Entre las 45 especies de reptiles se destacan serpientes coralis, la cabeza de candado y la anolis pinocho, una lagartija que tiene una especie de cuerno. “Los machos utilizan esta elongación de la nariz para atraer hembras. Por alguna razón extraña, a las hembras les gustan las lagartijas. Hay cosas loquísimas”, dice entre risas el investigador.

El objetivo de la publicación es tener un instrumento educativo para estudiantes de biología, científicos y naturalistas, al igual que turistas interesados en las especies.   

Cada especie de rana croa de forma única para ser reconocida entre los miembros del mismo orden.


Las salidas de campo para buscar ranas o reptiles pueden durar varias horas y hasta un día completo.
La investigación, que duró alrededor de cinco años, fue financiada por la Universidad Indoamérica, incluidos los trabajos de campo y de laboratorio. “Para describir la nueva especie de rana hicimos secuencias de ADN y así nos aseguramos de que no era la misma de otras especies. Con el financiamiento hemos podido secuenciar a estos animales y entender sus relaciones”, explica.

Por ahora, la edición está en inglés, pero desde 2014 estará en español y cuesta entre $ 49 y $ 59, dependiendo de la pasta. También se encuentra colgada en la página www.tropicalherping.com, en la sección de publicaciones.

In situ

Juan Manuel explica que en las observaciones de campo hay días buenos y malos, que dependen de lo que se pueda encontrar porque la búsqueda es ardua en riachuelos y en zonas altas. “Si una persona desea divisar reptiles debe hacerlo en la mañana, a diferencia de los anfibios, que en su gran mayoría son nocturnos. Hay que tener cuidado con las ranas muy coloridas porque son las más venenosas.

Cuando las tocas no debes llevarte las manos a la boca o tocarte en una herida abierta”, expresa. Varios de los bosques que observaron en Mindo fueron de propiedad privada, en gran parte de ellos funcionaban  hoteles.
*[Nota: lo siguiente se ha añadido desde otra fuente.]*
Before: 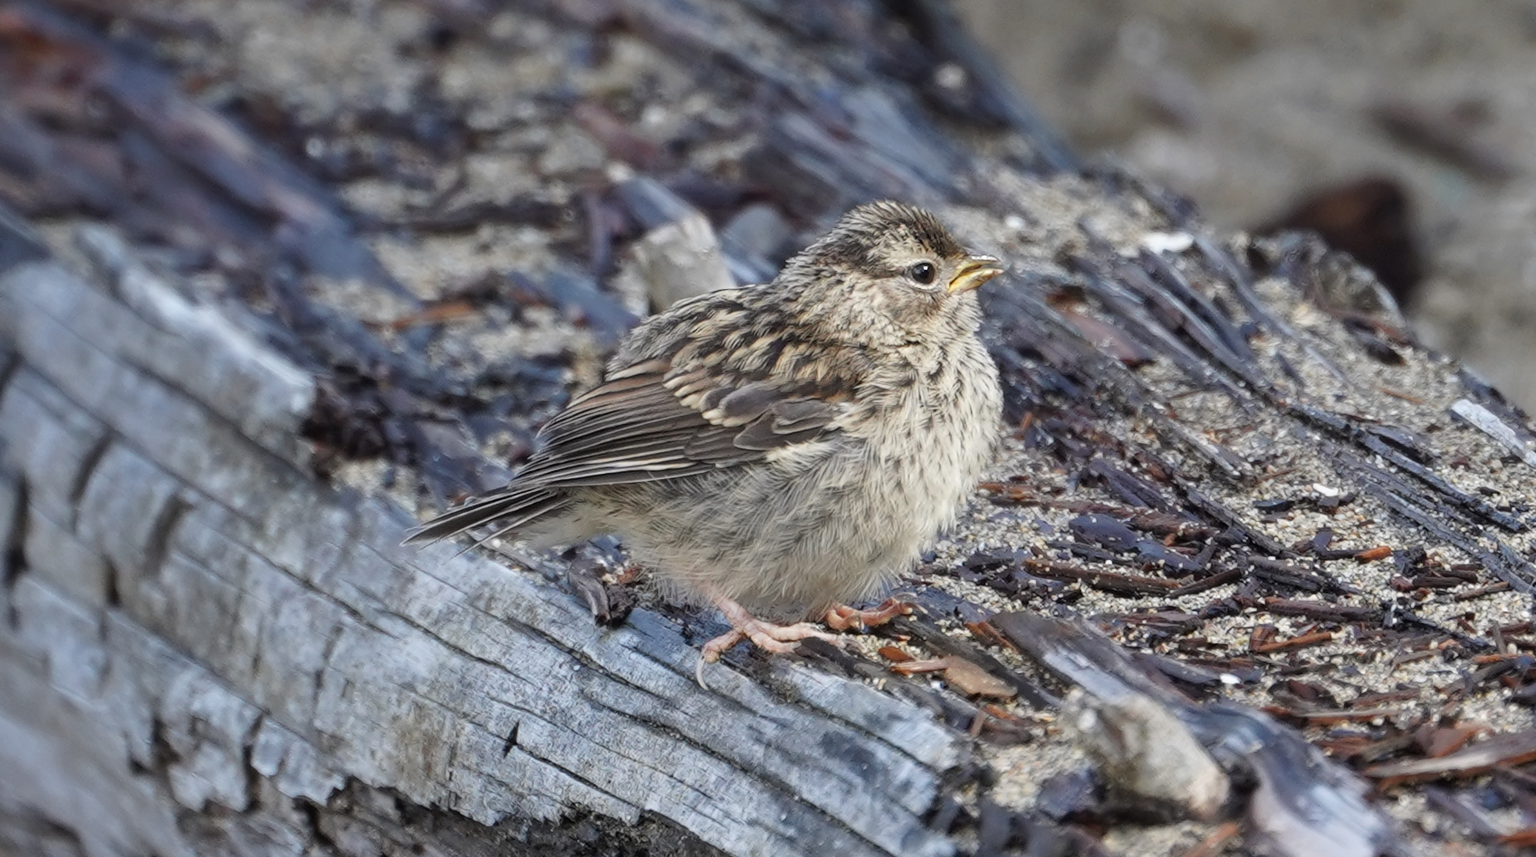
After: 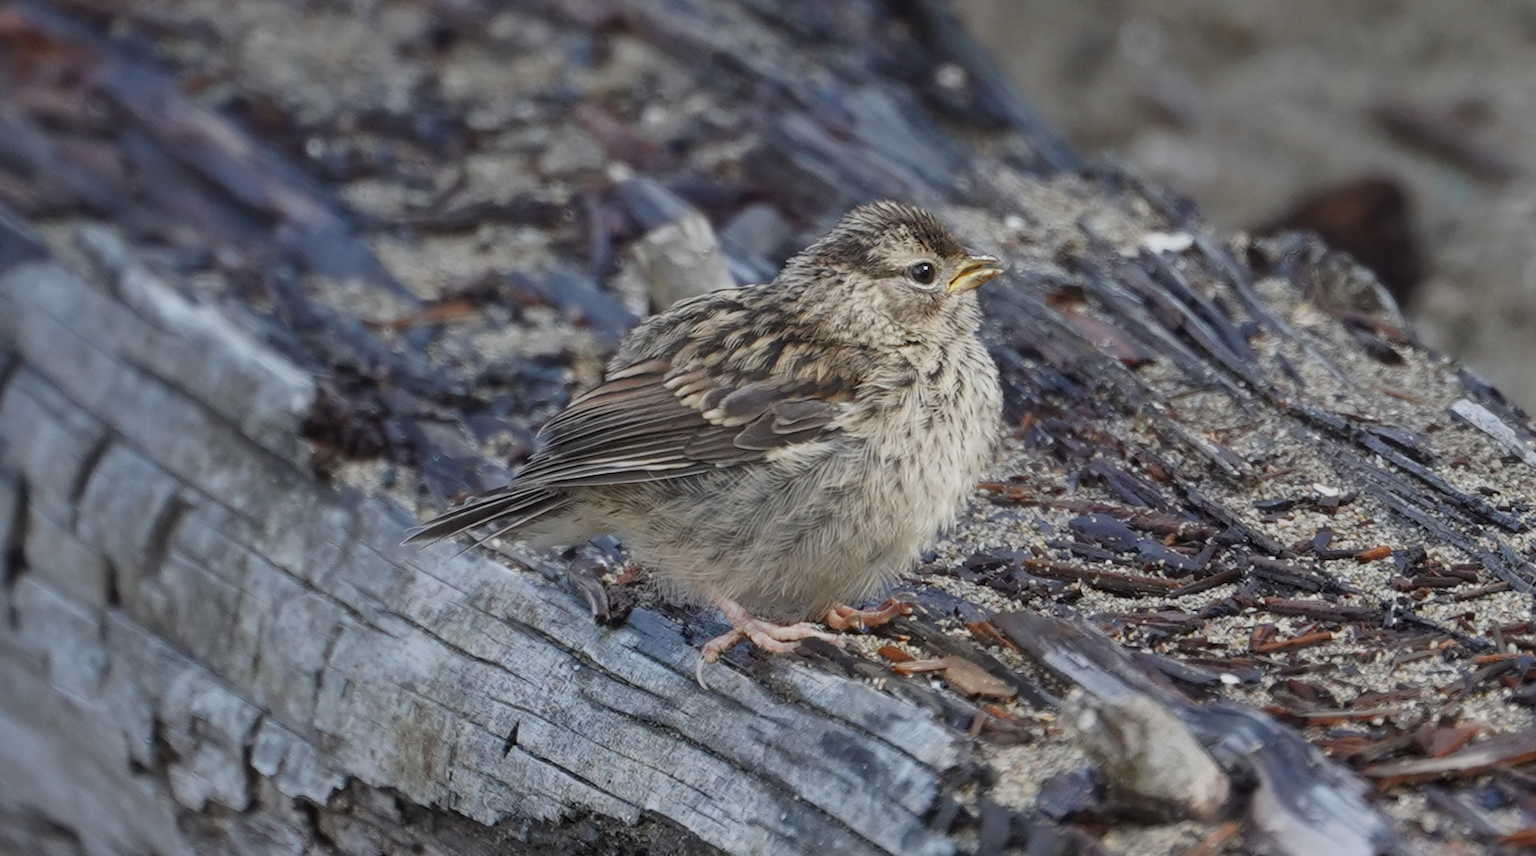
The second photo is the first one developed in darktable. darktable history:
tone equalizer: -8 EV 0.215 EV, -7 EV 0.384 EV, -6 EV 0.448 EV, -5 EV 0.239 EV, -3 EV -0.248 EV, -2 EV -0.387 EV, -1 EV -0.414 EV, +0 EV -0.267 EV, mask exposure compensation -0.505 EV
Fue una conjunción entre turismo y conservación, dice Juan Manuel. “La mayoría de las especies no son asustadizas. Una de las estrategias de estos animales es quedarse quietos, y como tienen colores verdes se esconden entre la vegetación”, explica el joven biólogo.

Él acepta haber tocado varias especies, lo que define como una experiencia intensa, pues sentir pieles secas, viscosas y húmedas “es lo maravilloso de la naturaleza”.